SUPPLIED ENTRIES —
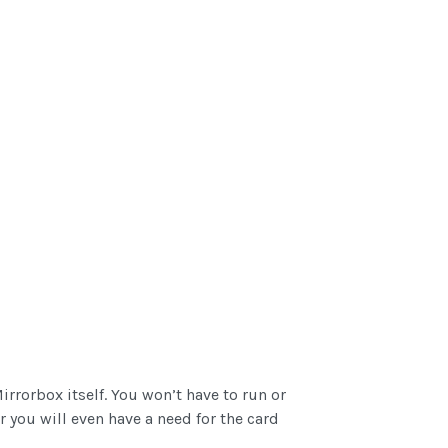
rrorbox itself. You won’t have to run or
 you will even have a need for the card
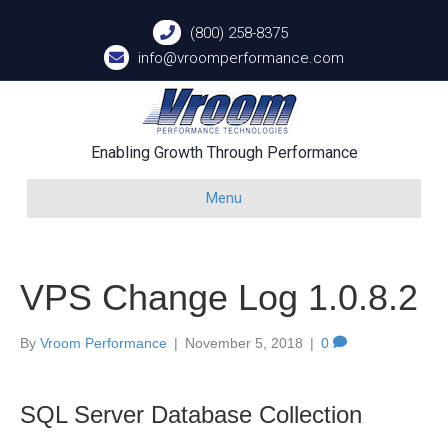
(800) 258-8375
info@vroomperformance.com
Enabling Growth Through Performance
Menu
VPS Change Log 1.0.8.2
By
Vroom Performance
|
November 5, 2018
|
0
SQL Server Database Collection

WHAT THE TASK REQUIRES — The expected result is every line above containing the string "have".

ANSWER SECTION —
rrorbox itself. You won’t have to run or
 you will even have a need for the card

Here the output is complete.